-- TEXT SECTION --
Problem is, when you start to look at contactors, resistors and whatsnots to do some electromechanical way to control the motor it'll all add up and I doubt that it will get that much cheaper in the end. Also, a controller is much smarter and efficient than a resistor, which means that:


The controller can constantly monitor the current and continuously feed the motor the maximum power the motor and battery pack can handle. The resistor will never be fully optimal and you'll either risk to damage something or not get the full potential from the system.
The controller converts power to power, which means that if your motor uses 100 kW power the controller will convert Umotor*Imotor to Ubattery*Ibattery so that the pack is drained with 100 kW power (+ a few percent loss to heat in the controller) while the resistor will "convert" Imotor=Ibattery and the resulting (Ubattery-Umotor)*I is lost as heat.
If you, for example, have a pack of 200 Volt, the back EMF in the motor is 100 Volt and you drain 1000 Ampere, you'll get 100kW to the motor, but the pack will be drained with 200kW and the resistor will convert 100kW into heat. If you instead have a controller it will feed the motor with 100kW but since the controller converts power to power you'll only drain 100kW (+ some minor losses...), which means 500 Amps, from the pack!

So with a resistor:


You'll need a much bigger pack to compensate for the more brutal discharge, alternatively you'll get less power from the motor.
You'll have to manually monitor the motor current to make sure you don't blow something up and still get as much power out as possible.
A 100kW resistor isn't going to be easy to build or buy, it will probably be bloody big and it will quickly get uncomfortably hot and I wouldn't be surprised if you find out that you have to water cool it.

-- TASKS TO COMPLETE --
a - From the text on motor controllers and resistors, quote the passage between "The controller can" and "lost as heat.", inclusive.
b - Using the text on motor controllers and resistors, mark each statement yes or no and quote the words that decide it. (i) In the 200 Volt example, the resistor setup drains 200kW from the pack. (ii) In that example, the controller draws 1000 Amps from the pack. (iii) With a resistor, the motor current is monitored automatically.

[Saved entries]
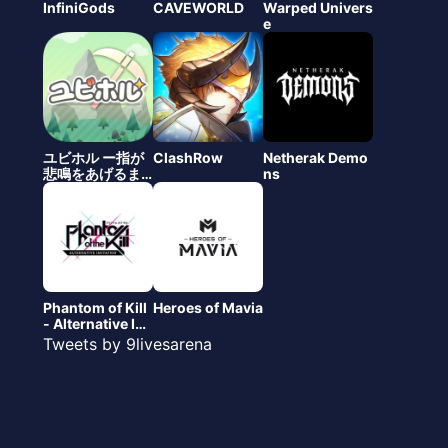
InfiniGods
CAVEWORLD
Warped Univers
e
ユビホル ー指が
ClashRow
Netherak Demo
悲鳴をあげるま
ns
で僕らは掘るの
をやめない
（仮）
Phantom of Kill
Heroes of Mavia
- Alternative Imi
tation
Tweets by 9livesarena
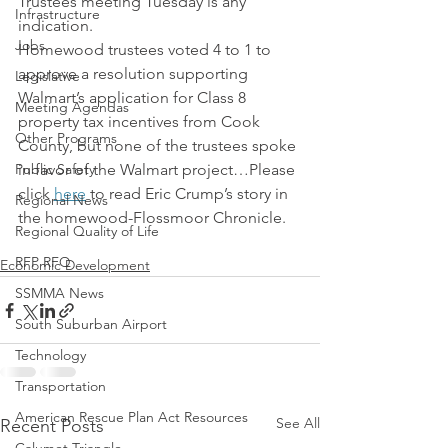
Trustees meeting Tuesday is any 
Infrastructure
indication.
Jobs
Homewood trustees voted 4 to 1 to 
approve a resolution supporting 
Legislative
Walmart’s application for Class 8 
Meeting Agendas
property tax incentives from Cook 
Other Programs
County, but none of the trustees spoke 
Public Safety
in favor of the Walmart project…Please 
click 
here
 to read Eric Crump’s story in 
Regional News
the homewood-Flossmoor Chronicle.
Regional Quality of Life
RFP RFQ
Economic Development
SSMMA News
South Suburban Airport
Technology
Transportation
American Rescue Plan Act Resources
See All
Recent Posts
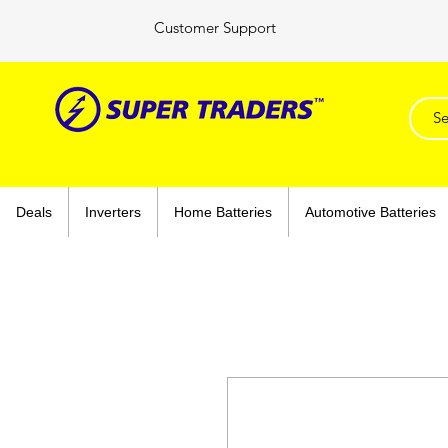
Customer Support
Deals
Inverters
Home Batteries
Automotive Batteries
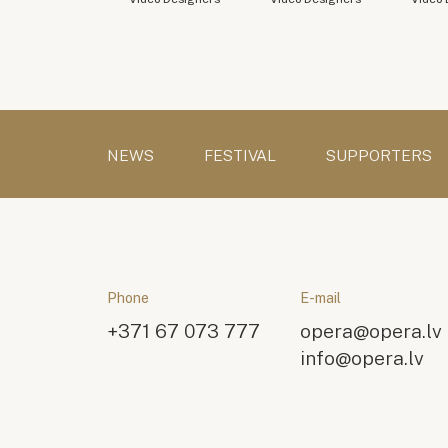
NEWS
FESTIVAL
SUPPORTERS
Phone
E-mail
+371 67 073 777
opera@opera.lv
info@opera.lv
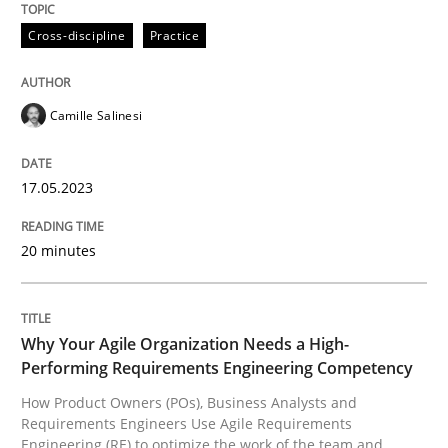
17. May 2023 · 20 minutes read · 1 Comment
Cross-discipline
Practice
READ ARTICLE
Camille Salinesi
Practice
Studies and Research
17.05.2023
Why Your Agile Organization Needs a 
20 minutes
How Product Owners (POs), Business Analysts and Req
Why Your Agile Organization Needs a High-
Performing Requirements Engineering Competency
How Product Owners (POs), Business Analysts and
Written by
Howard Podeswa
Requirements Engineers Use Agile Requirements
22. March 2023 · 17 minutes read
Engineering (RE) to optimize the work of the team and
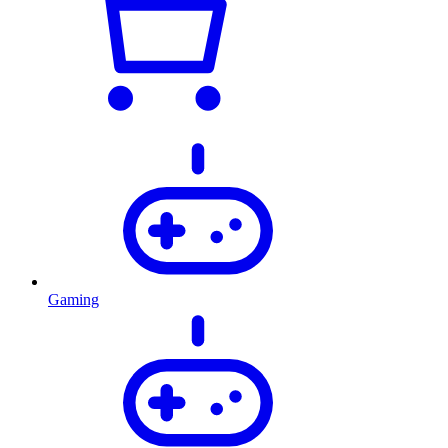
Gaming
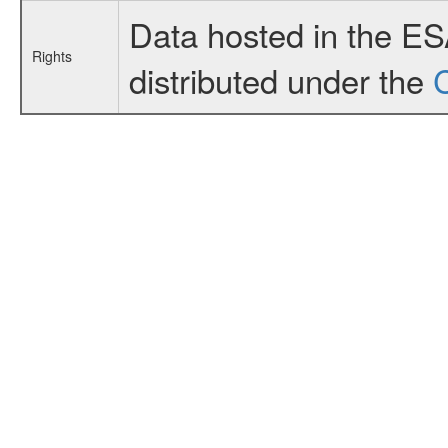
Data hosted in the E
Rights
distributed under the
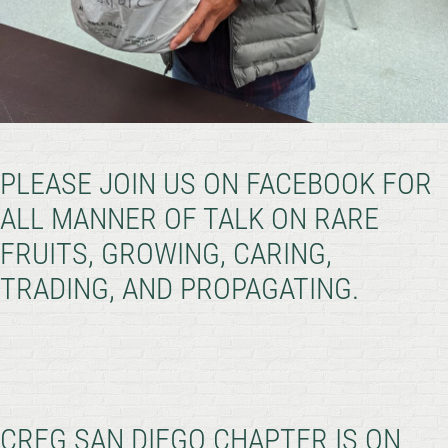
PLEASE JOIN US ON FACEBOOK FOR
ALL MANNER OF TALK ON RARE
FRUITS, GROWING, CARING,
TRADING, AND PROPAGATING.
CRFG SAN DIEGO CHAPTER IS ON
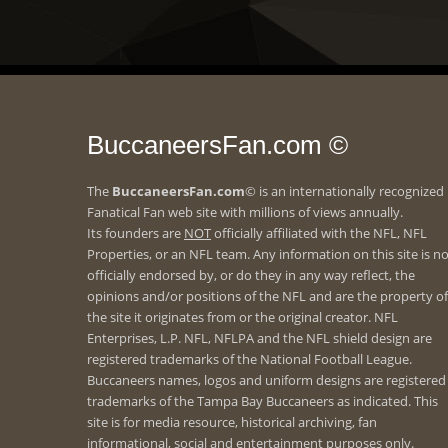
BuccaneersFan.com ©
The
BuccaneersFan.com
© is an internationally recognized
Fanatical Fan web site with millions of views annually.
Its founders are
NOT
officially affiliated with the NFL, NFL
Properties, or an NFL team. Any information on this site is n
officially endorsed by, or do they in any way reflect, the
opinions and/or positions of the NFL and are the property of
the site it originates from or the original creator. NFL
Enterprises, L.P. NFL, NFLPA and the NFL shield design are
registered trademarks of the National Football League.
Buccaneers names, logos and uniform designs are registered
trademarks of the Tampa Bay Buccaneers as indicated. This
site is for media resource, historical archiving, fan
informational, social and entertainment purposes only.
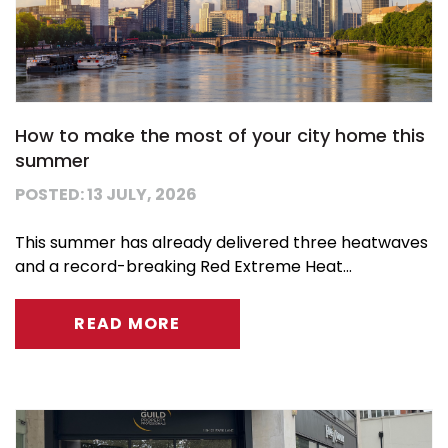
How to make the most of your city home this
summer
POSTED: 13 JULY, 2026
This summer has already delivered three heatwaves
and a record-breaking Red Extreme Heat...
READ MORE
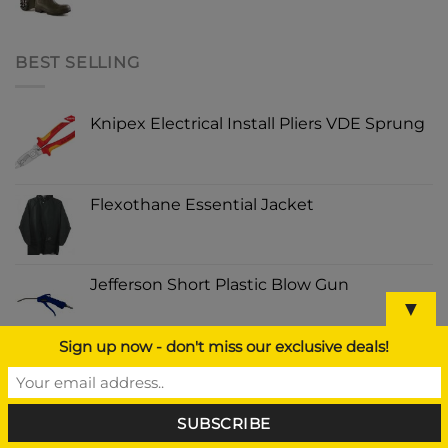
BEST SELLING
Knipex Electrical Install Pliers VDE Sprung
Flexothane Essential Jacket
Jefferson Short Plastic Blow Gun
▼
Sign up now - don't miss our exclusive deals!
Kong Wild Knot Bear Medium/Large
PECKISH EXTRA GOODNESS NUGGETS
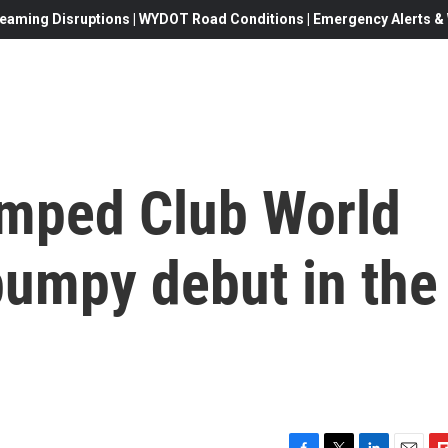
eaming Disruptions | WYDOT Road Conditions | Emergency Alerts & W
amped Club World
 bumpy debut in the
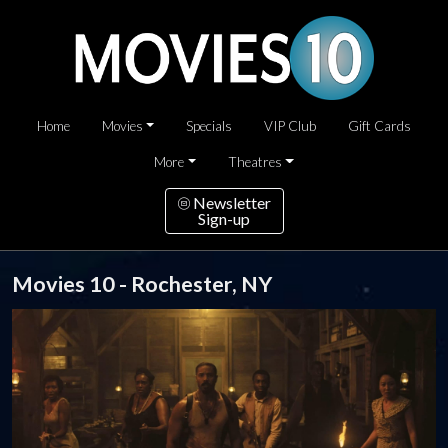
Home
Movies
Specials
VIP Club
Gift Cards
More
Theatres
Newsletter
Sign-up
Movies 10 - Rochester, NY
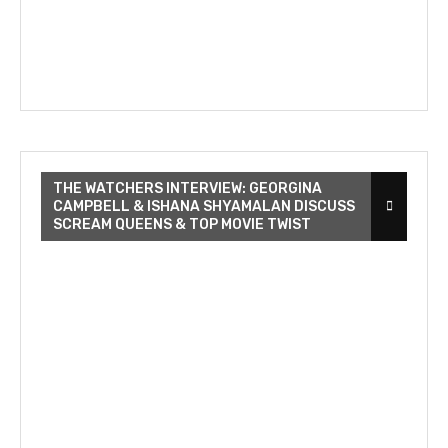
THE WATCHERS INTERVIEW: GEORGINA
CAMPBELL & ISHANA SHYAMALAN DISCUSS
SCREAM QUEENS & TOP MOVIE TWIST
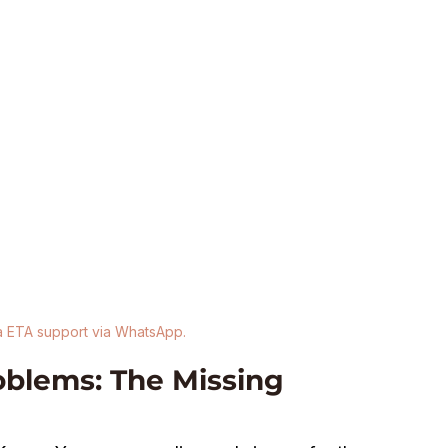
a ETA support via WhatsApp.
lems: The Missing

-- TASK-BY-TASK RESULTS --
a -
The controller can constantly monitor the current and continuously feed the motor the maximum power the motor and battery pack can handle. The resistor will never be fully optimal and you'll either risk to damage something or not get the full potential from the system.
The controller converts power to power, which means that if your motor uses 100 kW power the controller will convert Umotor*Imotor to Ubattery*Ibattery so that the pack is drained with 100 kW power (+ a few percent loss to heat in the controller) while the resistor will "convert" Imotor=Ibattery and the resulting (Ubattery-Umotor)*I is lost as heat.

b -
(i) Yes: "the pack will be drained with 200kW"
(ii) No: "which means 500 Amps, from the pack!"
(iii) No: "You'll have to manually monitor the motor current"